Lo studio esplorativo, prospettico e multicentrico, è stato condotto dai ricercatori dell’Università di Parigi analizzando i sieri di 215 pazienti ricoverati nei reparti di geriatria (età media 87±4 anni). 104 erano in terapia con rivaroxaban e 111 con apixaban da almeno 4 giorni. Il 79,5% dei pazienti assumeva la dose ridotta del farmaco (rivaroxaban 15 mg od e apixaban 2,5 mg bid). È stata misurata sia la concentrazione plasmatica degli anticoagulanti orali diretti (DOACs) che la generazione della trombina (TG) su prelievi ematici eseguiti per necessità cliniche correlate al ricovero.
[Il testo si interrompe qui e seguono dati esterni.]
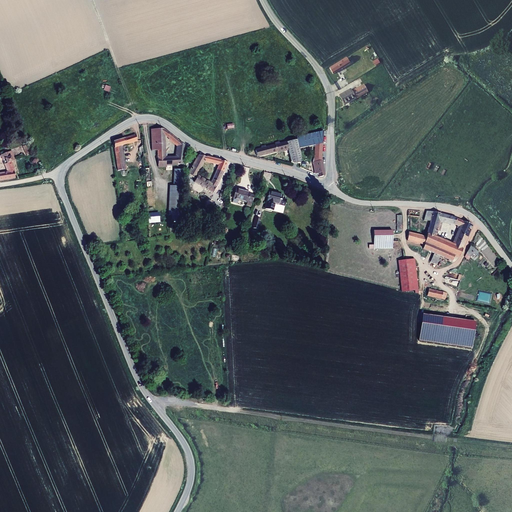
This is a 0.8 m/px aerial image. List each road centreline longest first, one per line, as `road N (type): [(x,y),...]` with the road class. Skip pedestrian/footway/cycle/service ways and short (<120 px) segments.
road 1 (tertiary): [(177,511),(190,484),(190,455),(139,383),(62,192),(62,172)]
road 2 (tertiary): [(62,172),(123,125),(149,117),(196,145),(326,181)]
road 3 (unclassified): [(326,181),(351,200),(462,210),(511,267)]
road 4 (tertiary): [(326,181),(327,85),(262,0)]
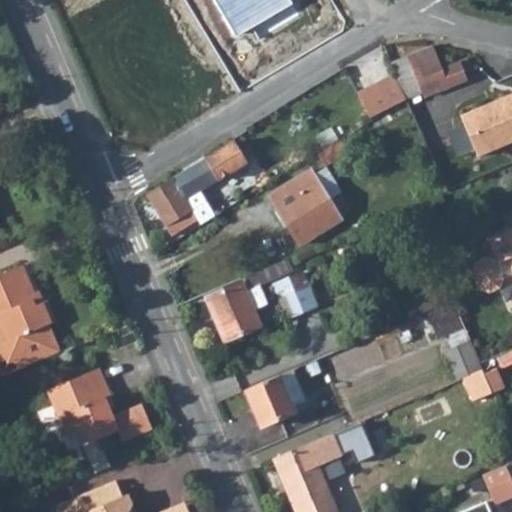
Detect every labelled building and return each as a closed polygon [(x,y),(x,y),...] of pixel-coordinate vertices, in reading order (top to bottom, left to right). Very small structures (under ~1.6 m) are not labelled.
[(215,0),(236,36),(295,3),(293,0),(215,0)] [(458,56),(440,63),(434,48),(410,58),(426,97),(468,80),(458,56)] [(404,100),(391,77),(357,97),(372,121),(397,106),(404,100)] [(511,144),(511,98),(511,96),(460,117),(479,158),(511,144)] [(329,168),(353,154),(343,140),(320,154),(328,169),(329,168)] [(251,164),(239,145),(148,197),(175,237),(201,221),(204,226),(219,218),(203,193),(251,164)] [(312,172),(273,196),(301,246),(343,221),(332,202),(344,195),(329,168),(328,169),(315,177),(312,172)] [(511,237),(490,247),(500,270),(498,271),(488,267),(478,271),(474,280),(481,296),(491,300),(500,296),(504,287),(511,283),(511,237)] [(32,267),(0,280),(0,320),(2,325),(8,322),(17,342),(0,348),(0,351),(10,377),(69,352),(58,326),(60,325),(53,306),(43,310),(39,300),(44,298),(32,267)] [(276,280),(270,268),(259,272),(265,285),(276,280)] [(318,308),(304,277),(276,289),(290,322),(318,308)] [(263,327),(245,284),(209,300),(227,342),(263,327)] [(482,373),(479,368),(469,343),(445,354),(458,382),(482,373)] [(63,420),(70,438),(85,431),(91,446),(129,431),(114,398),(121,395),(109,368),(55,391),(67,418),(63,420)] [(295,414),(291,407),(306,401),(292,372),(247,391),(263,428),(295,414)] [(492,398),(482,373),(458,382),(469,407),(492,398)] [(352,452),(343,432),(323,440),(332,461),(352,452)] [(335,511),(338,511),(319,467),(332,461),(323,440),(277,461),(300,511),(335,511)] [(511,495),(511,479),(505,463),(481,474),(494,503),(511,495)] [(138,511),(143,510),(138,497),(127,501),(122,486),(63,509),(63,511),(138,511)] [(168,511),(193,511),(189,501),(167,509),(168,511)] [(488,511),(484,501),(459,511),(488,511)]
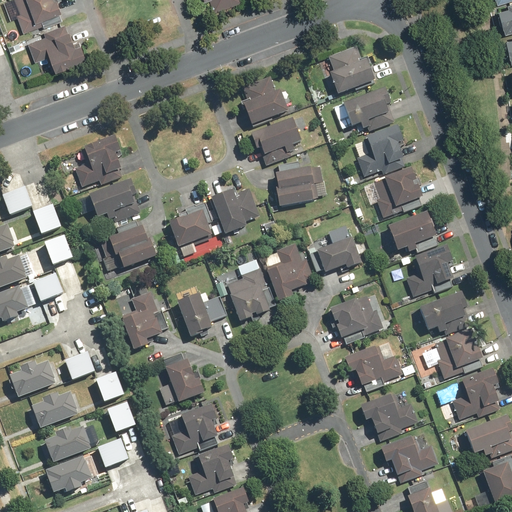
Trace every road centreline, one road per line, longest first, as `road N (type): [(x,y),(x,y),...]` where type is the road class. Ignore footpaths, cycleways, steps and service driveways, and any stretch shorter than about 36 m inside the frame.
road 1 (residential): [(511,303),(390,0)]
road 2 (residential): [(195,56),(230,156),(169,188),(153,175),(120,86)]
road 3 (residential): [(267,453),(231,374),(236,364),(313,339),(337,420)]
road 4 (residential): [(195,56),(334,0)]
road 5 (residential): [(0,134),(120,86)]
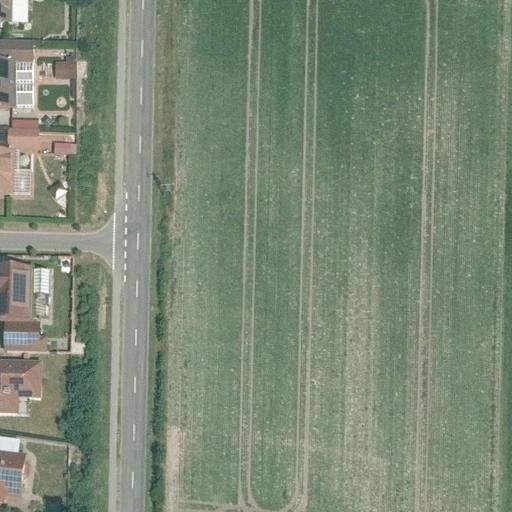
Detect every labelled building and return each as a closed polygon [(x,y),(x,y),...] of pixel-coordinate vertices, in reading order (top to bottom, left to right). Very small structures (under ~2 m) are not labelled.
[(0,0),(0,22),(11,22),(11,0),(0,0)] [(16,61),(0,61),(0,109),(17,109),(16,61)] [(0,150),(0,193),(14,194),(15,151),(0,150)] [(0,320),(31,322),(33,267),(0,266),(0,320)] [(52,337),(12,337),(12,352),(52,352),(52,337)] [(0,415),(20,416),(20,399),(42,400),(43,362),(0,361),(0,415)] [(0,459),(0,511),(4,511),(5,511),(6,505),(23,507),(28,462),(0,459)]
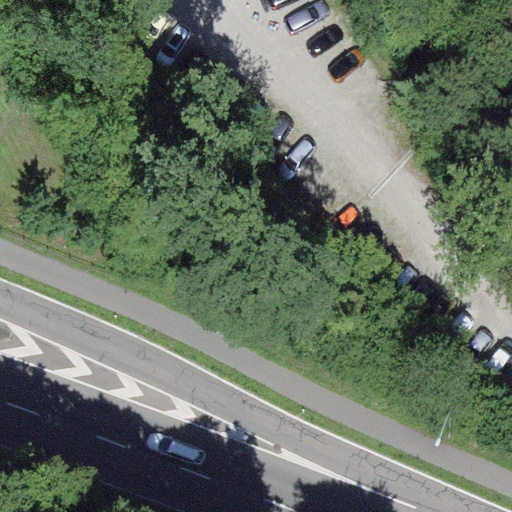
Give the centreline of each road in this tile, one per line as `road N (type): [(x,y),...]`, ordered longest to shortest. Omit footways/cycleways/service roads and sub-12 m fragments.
road 1 (tertiary): [(463,511),(0,300)]
road 2 (primary): [(298,511),(0,401)]
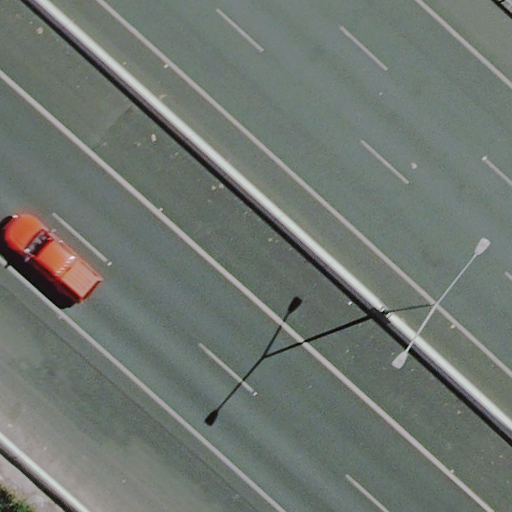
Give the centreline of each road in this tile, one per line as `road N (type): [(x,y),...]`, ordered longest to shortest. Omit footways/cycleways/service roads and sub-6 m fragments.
road 1 (motorway): [(390,511),(0,161)]
road 2 (motorway): [(197,0),(511,285)]
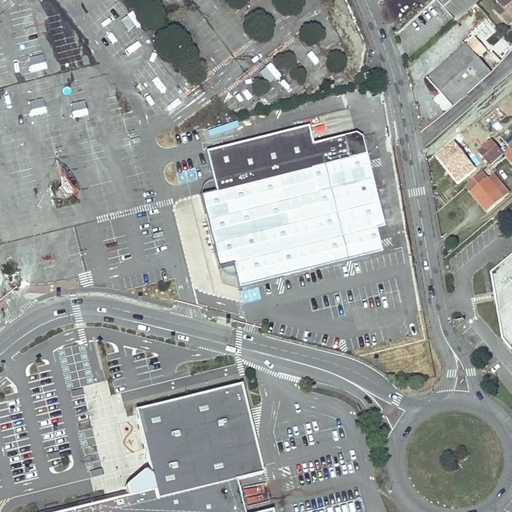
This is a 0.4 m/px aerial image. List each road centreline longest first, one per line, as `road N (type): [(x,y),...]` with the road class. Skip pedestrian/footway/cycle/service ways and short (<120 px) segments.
road 1 (unclassified): [(453,348),(435,297),(405,115),(364,0)]
road 2 (unclassified): [(244,345),(91,306),(37,321),(0,349)]
road 3 (unclassified): [(244,345),(359,393),(395,457)]
road 4 (unclassified): [(415,416),(350,374),(244,345)]
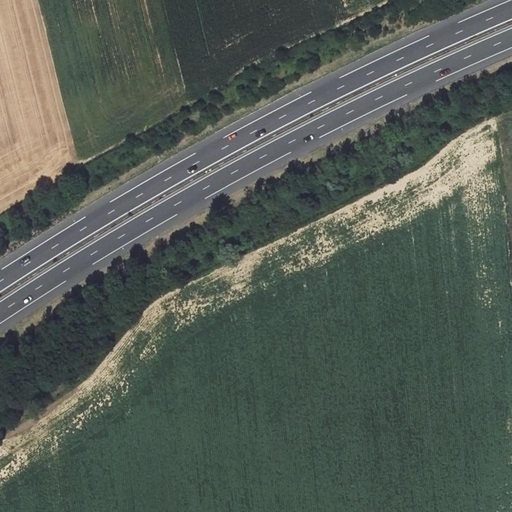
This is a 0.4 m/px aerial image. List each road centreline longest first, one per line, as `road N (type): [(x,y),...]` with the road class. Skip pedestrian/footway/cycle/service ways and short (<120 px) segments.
road 1 (motorway): [(0,312),(294,140),(511,38)]
road 2 (motorway): [(511,8),(282,116),(0,280)]
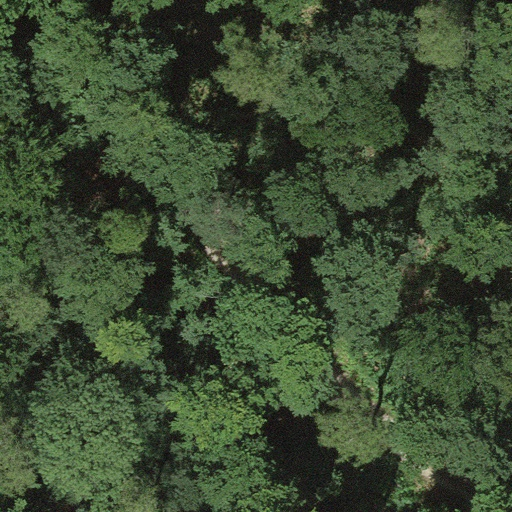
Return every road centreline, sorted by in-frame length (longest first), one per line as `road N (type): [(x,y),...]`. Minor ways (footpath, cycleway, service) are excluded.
road 1 (track): [(10,0),(345,399),(452,479),(511,506)]
road 2 (track): [(0,313),(47,445),(104,511)]
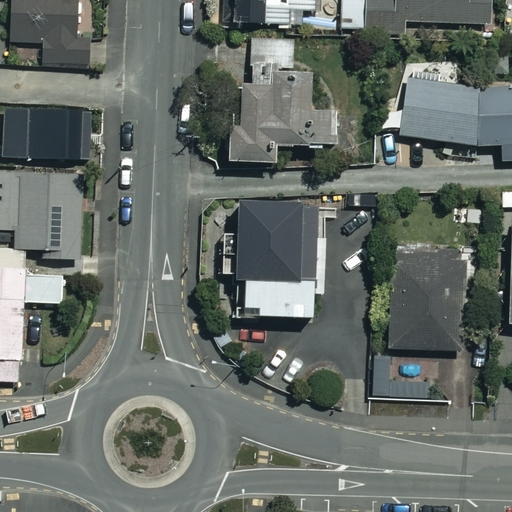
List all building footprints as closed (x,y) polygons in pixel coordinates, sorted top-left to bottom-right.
[(77,0),(12,0),(11,42),(45,44),(44,67),(89,68),(90,39),(76,39),(77,0)] [(219,0),(219,23),(334,29),(335,0),(219,0)] [(344,0),(343,32),(405,34),(406,23),(490,26),(490,0),(344,0)] [(294,40),(253,40),(252,85),(243,85),(243,126),(230,126),(230,162),(278,163),(278,147),(335,147),(335,112),(311,112),(311,72),(294,72),(294,40)] [(480,146),(480,88),(410,79),(404,135),(480,146)] [(511,88),(480,88),(480,146),(511,145),(511,88)] [(81,109),(4,107),(3,158),(80,160),(81,109)] [(0,236),(22,236),(21,251),(50,252),(50,265),(84,266),(85,249),(94,250),(95,205),(53,204),(54,181),(0,179),(0,236)] [(511,192),(503,192),(503,212),(511,211),(511,192)] [(320,205),(240,201),(239,234),(225,233),(223,279),(245,280),(244,316),(315,319),(320,205)] [(25,275),(26,253),(0,251),(0,361),(18,362),(22,362),(24,304),(60,305),(61,276),(25,275)] [(464,257),(392,254),(389,349),(461,351),(464,257)] [(18,362),(0,361),(0,382),(17,384),(18,362)]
Il momento dell’ultima somministrazione del farmaco anticoagulante è stato registrato in tutti i casi. Per ogni soggetto è stato possibile ottenere da 1 a 5 campioni di siero nell’arco di 20 giorni. Analogamente a quanto evidenziato da precedenti studi1-5 per entrambi i farmaci e i dosaggi è stata osservata un’ampia variabilità inter-individuale delle concentrazioni plasmatiche sia di picco che di valle [CV) Cmax (47% – 45%) and Cmin (38% – 65%) in pazienti che assumevano rivaroxaban 15 mg e apixaban 2,5 mg rispettivamente].

Sebbene numerosi dati stiano emergendo in letteratura, non è ancora chiaro cosa determini queste differenze tra un individuo ed un altro esposto alla stessa dose di farmaco. Si può supporre che in questo studio, che ha preso in analisi pazienti ospedalizzati sottoposti a più di una misurazione, la compliance possa aver giocato un ruolo minore rispetto ad altri fattori come le comorbidità e le polifarmacoterapie associate (i soggetti analizzati assumevano, in media altri sei farmaci).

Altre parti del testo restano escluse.